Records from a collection
= Beginning of Section =

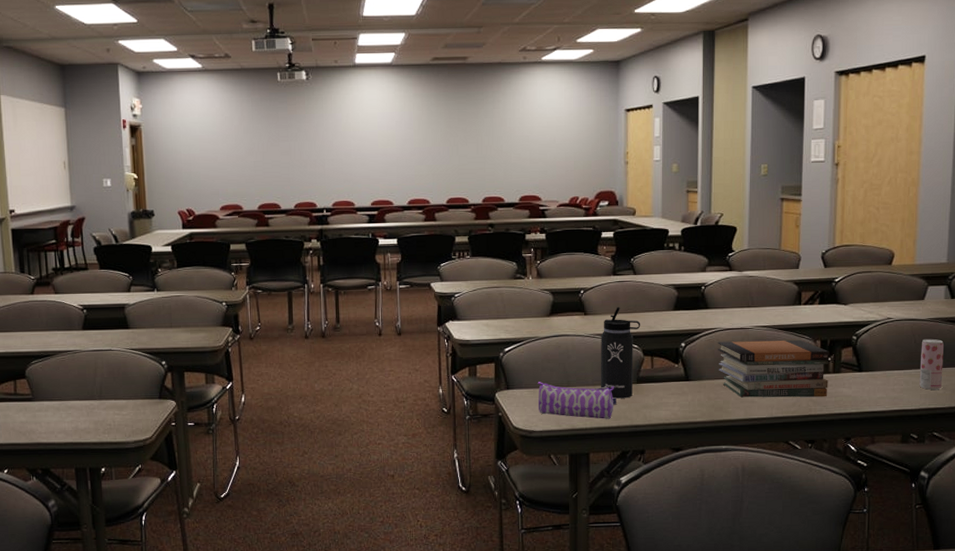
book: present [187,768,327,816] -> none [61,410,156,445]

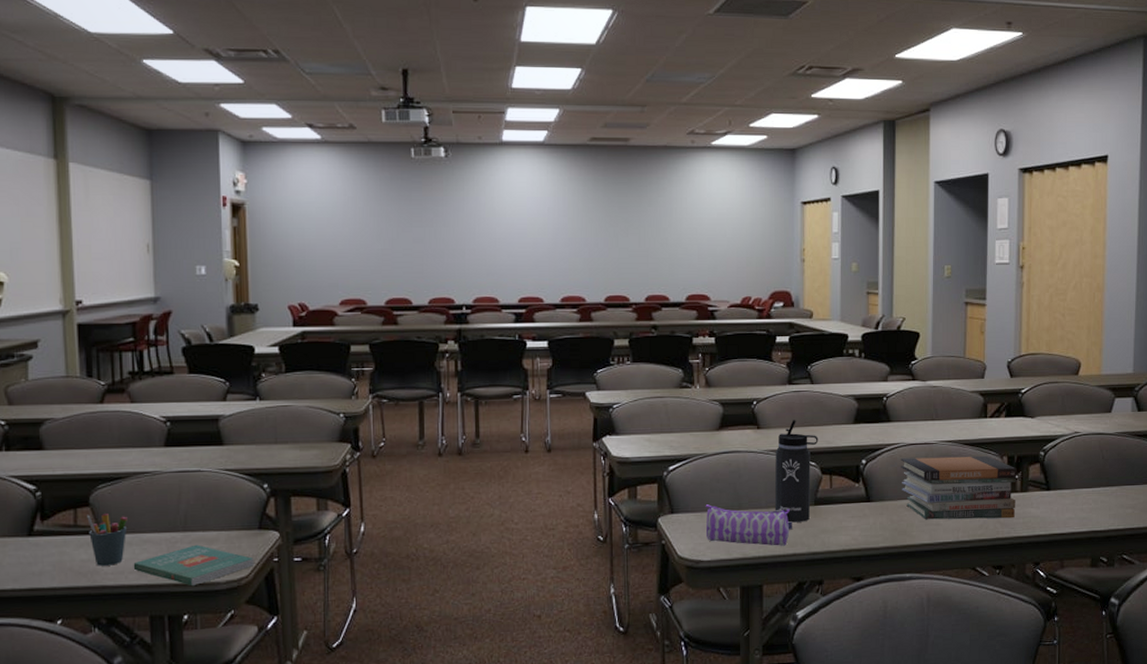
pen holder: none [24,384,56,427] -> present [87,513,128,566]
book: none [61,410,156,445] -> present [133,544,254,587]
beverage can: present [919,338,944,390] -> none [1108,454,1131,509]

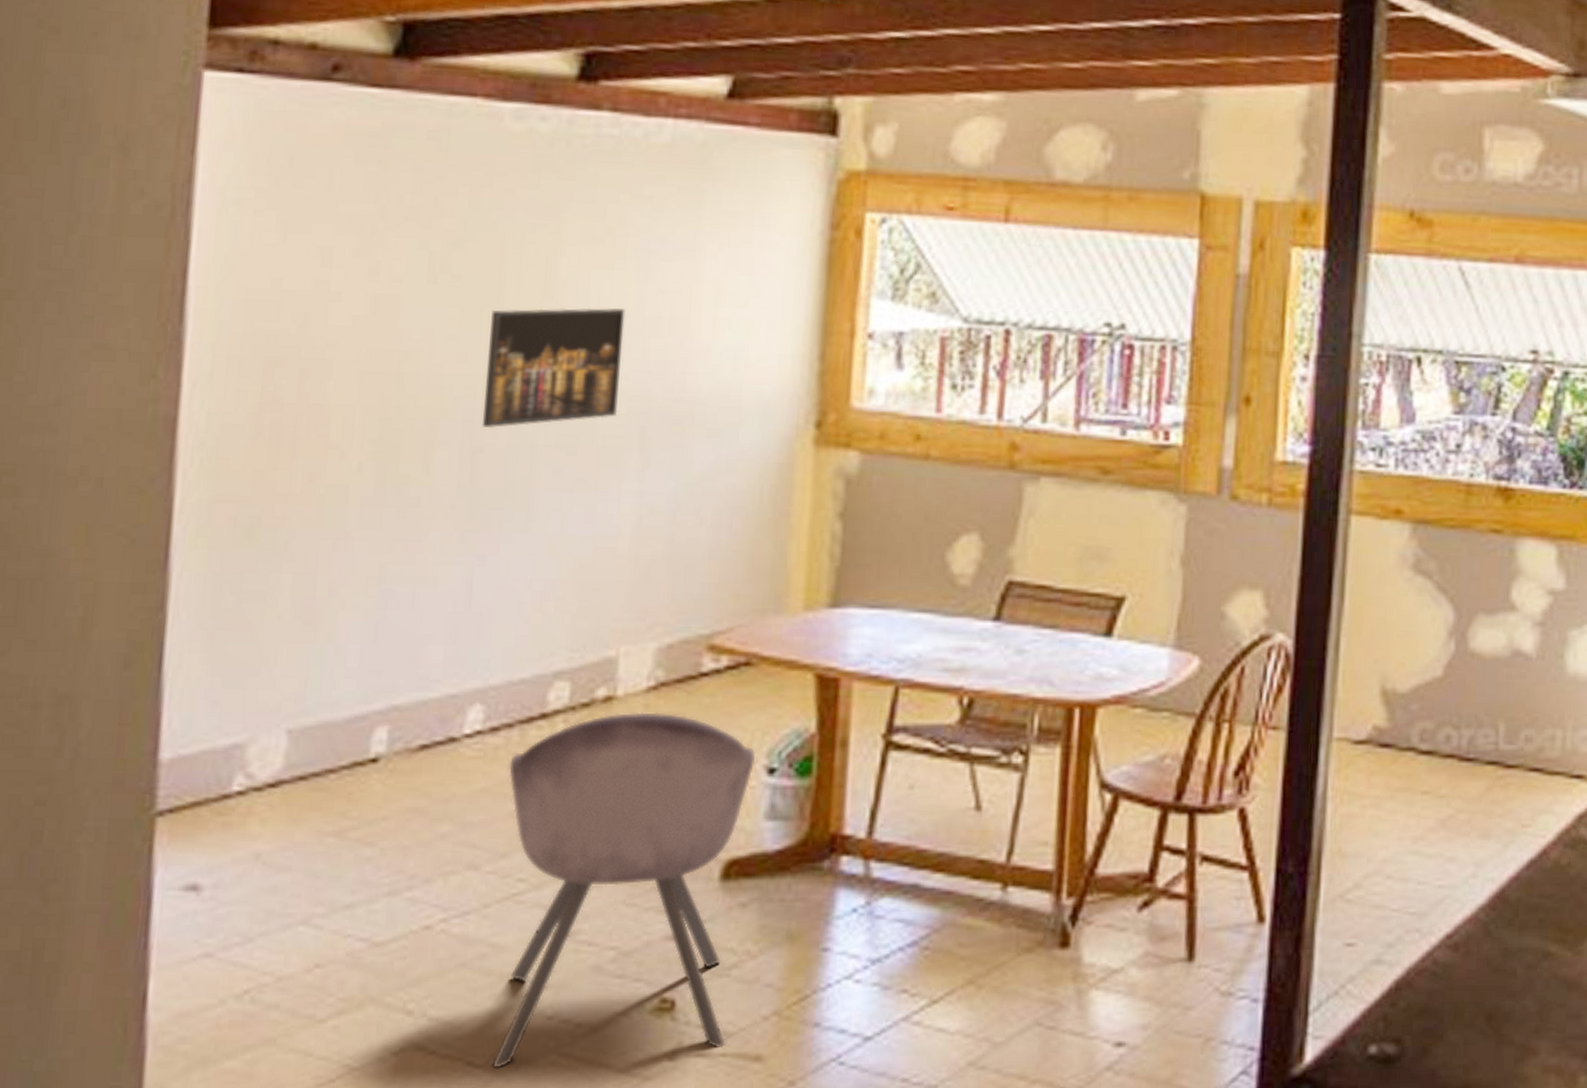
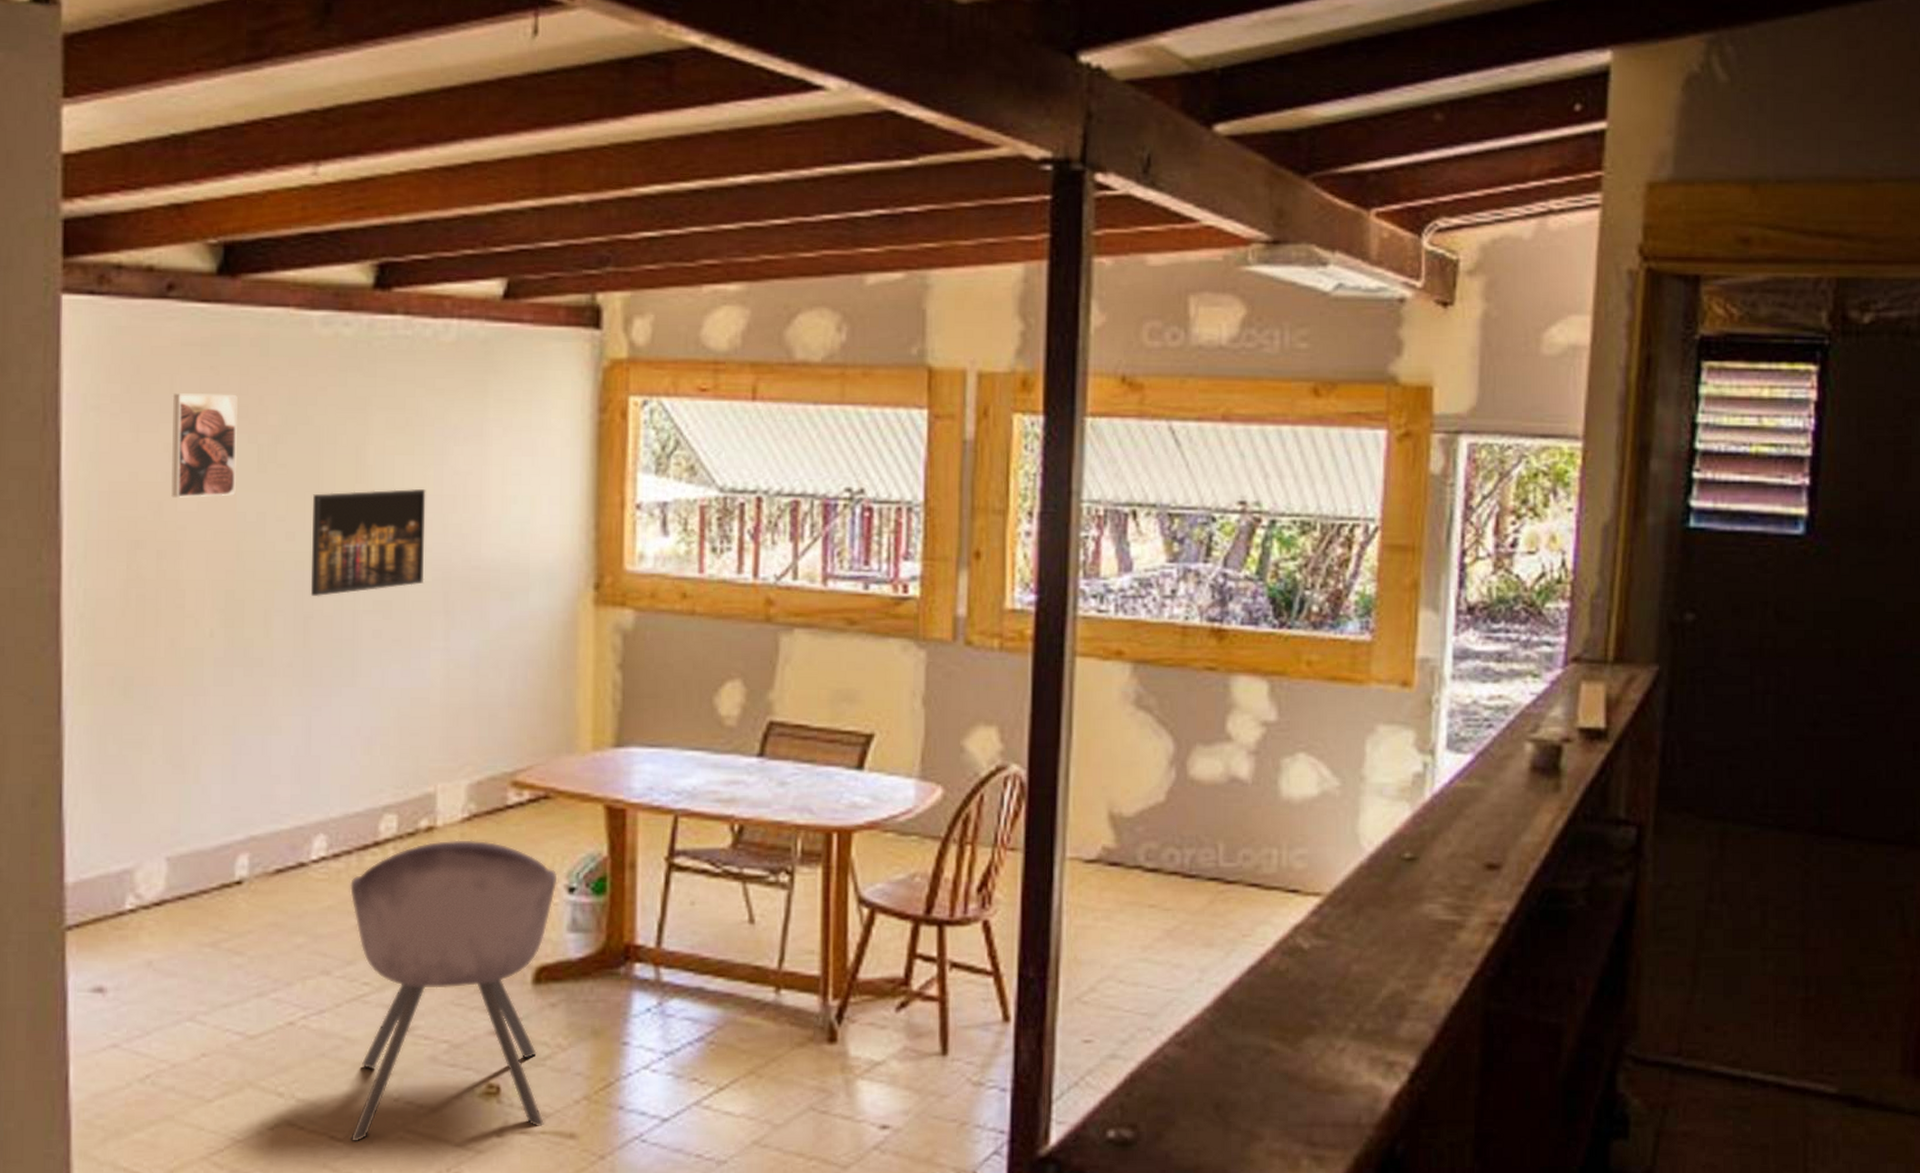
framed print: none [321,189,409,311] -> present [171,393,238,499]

= End of Section =

* _Prompt_
Copy each line in the data that holds the word "book".

* _Result_
book: present [187,768,327,816] -> none [61,410,156,445]
book: none [61,410,156,445] -> present [133,544,254,587]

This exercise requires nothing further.